Was sagen die Gegner:innen?

Das von der SVP angeführte Referendumskomitee bezeichnet die Vorlage hingegen als teures «Stromfresser-Gesetz» und kritisiert vor allem drei Punkte: Erstens wird befürchtet, dass der Staat ohne Rücksprache mit der Bevölkerung teure Sanierungsmassnahmen von Privatpersonen verlangen kann (z.B. Gasheizungen, Benzinautos oder Flugreisen verbieten). Zweitens könnte das «faktische Verbot» von fossiler Energie vor allem im Winter zu Stromversorgungslücken führen, da aktuell der Strombedarf nicht anderweitig gedeckt werden könne. Dies würde die Schweiz vermehrt von Stromimporten abhängig machen. Besser wäre gemäss Referendumskomitee, zuerst andere Energiequellen auszubauen und erst im Anschluss daran die fossile Energie auszuschleichen. Und drittens sei dies auch mit deutlich höheren Stromkosten verbunden, einerseits wegen des generellen Umbaus des Energiesystems, andererseits auch aufgrund höherer Energiekosten für Private. Vor allem finanziell schlechtergestellte Haushalte würden darunter leiden. 
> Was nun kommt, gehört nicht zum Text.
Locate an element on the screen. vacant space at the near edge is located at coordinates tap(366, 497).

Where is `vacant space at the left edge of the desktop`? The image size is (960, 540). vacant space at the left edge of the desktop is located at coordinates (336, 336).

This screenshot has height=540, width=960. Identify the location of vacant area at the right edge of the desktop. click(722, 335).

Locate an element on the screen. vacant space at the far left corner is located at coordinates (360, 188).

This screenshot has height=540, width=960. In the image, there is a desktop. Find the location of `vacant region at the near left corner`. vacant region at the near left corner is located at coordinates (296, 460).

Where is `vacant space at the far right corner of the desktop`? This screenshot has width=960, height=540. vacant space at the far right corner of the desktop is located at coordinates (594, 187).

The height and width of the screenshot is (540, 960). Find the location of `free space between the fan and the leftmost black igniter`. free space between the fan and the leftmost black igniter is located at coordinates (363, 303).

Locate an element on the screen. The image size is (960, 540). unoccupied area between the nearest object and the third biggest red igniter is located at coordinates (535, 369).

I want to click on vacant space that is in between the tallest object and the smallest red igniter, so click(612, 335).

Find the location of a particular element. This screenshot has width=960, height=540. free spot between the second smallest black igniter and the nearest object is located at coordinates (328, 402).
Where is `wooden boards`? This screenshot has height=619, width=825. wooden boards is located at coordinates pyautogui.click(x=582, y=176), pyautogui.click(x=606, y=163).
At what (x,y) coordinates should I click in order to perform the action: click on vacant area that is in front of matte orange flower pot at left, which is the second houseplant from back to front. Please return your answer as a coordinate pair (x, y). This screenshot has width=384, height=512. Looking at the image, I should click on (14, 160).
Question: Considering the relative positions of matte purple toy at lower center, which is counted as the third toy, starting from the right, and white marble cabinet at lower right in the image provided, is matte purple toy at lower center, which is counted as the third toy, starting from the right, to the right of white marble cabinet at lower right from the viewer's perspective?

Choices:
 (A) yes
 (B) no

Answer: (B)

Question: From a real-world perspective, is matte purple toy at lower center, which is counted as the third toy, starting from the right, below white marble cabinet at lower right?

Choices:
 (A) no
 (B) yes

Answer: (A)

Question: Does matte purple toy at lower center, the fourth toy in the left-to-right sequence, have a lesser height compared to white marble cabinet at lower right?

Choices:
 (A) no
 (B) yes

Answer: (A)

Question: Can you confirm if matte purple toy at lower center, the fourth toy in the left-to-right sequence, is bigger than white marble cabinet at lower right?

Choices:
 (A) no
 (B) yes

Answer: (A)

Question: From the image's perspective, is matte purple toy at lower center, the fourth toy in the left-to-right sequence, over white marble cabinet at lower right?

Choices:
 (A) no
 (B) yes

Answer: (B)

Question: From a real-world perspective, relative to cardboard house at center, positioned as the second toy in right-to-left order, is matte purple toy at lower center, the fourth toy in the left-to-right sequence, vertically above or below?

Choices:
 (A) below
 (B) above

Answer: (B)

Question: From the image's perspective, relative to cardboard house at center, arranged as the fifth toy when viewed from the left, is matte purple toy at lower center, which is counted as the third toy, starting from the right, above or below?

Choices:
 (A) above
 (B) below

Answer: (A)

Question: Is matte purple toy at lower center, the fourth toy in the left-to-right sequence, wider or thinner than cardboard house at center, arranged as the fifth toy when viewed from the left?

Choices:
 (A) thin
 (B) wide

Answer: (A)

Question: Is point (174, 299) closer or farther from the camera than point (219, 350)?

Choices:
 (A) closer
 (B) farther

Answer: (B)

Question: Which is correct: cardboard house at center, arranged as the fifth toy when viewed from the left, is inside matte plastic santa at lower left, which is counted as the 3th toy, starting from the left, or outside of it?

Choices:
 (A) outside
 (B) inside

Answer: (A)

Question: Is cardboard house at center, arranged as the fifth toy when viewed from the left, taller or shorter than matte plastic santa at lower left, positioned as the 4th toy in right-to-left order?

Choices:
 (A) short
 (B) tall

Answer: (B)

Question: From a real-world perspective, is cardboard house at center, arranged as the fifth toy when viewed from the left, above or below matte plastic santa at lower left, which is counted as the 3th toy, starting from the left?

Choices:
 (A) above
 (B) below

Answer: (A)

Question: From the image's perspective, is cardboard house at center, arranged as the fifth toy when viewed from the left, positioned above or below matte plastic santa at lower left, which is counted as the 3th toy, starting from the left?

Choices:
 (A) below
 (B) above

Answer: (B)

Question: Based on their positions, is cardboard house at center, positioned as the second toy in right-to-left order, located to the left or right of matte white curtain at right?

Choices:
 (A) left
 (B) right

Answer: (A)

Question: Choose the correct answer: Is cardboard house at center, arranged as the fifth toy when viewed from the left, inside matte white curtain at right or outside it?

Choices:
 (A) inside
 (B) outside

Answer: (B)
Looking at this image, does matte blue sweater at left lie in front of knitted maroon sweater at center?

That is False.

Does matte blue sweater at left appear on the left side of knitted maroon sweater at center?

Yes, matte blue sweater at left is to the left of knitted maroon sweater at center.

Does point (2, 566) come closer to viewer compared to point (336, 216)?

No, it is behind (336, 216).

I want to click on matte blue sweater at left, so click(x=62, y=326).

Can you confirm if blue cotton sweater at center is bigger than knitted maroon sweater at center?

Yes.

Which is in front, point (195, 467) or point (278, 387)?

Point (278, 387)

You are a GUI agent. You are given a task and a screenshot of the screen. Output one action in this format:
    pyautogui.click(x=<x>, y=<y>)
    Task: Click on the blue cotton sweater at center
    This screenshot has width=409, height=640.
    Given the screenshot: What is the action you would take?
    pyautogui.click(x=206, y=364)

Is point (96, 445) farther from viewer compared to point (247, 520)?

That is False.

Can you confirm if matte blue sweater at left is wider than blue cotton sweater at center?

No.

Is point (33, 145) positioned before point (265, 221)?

Was sagen Bundesrat und Parlament?

Bundesrat und Parlament befürworten die Vorlage. Im Nationalrat kam es zu 139 Ja- und 52 Nein-Stimmen (bei 2 Enthaltungen) und im Ständerat zu 38 Ja- und 4 Nein-Stimmen (bei 3 Enthaltungen). 

Sollte das Gesetz abgelehnt werden, kann das Initiativkomitee der Gletscher-Initiative entscheiden, ob es diese doch noch an die Urne bringen möchte, da sie nur bedingt zugunsten des Klima- und Innovationsgesetzes zurückgezogen wurde.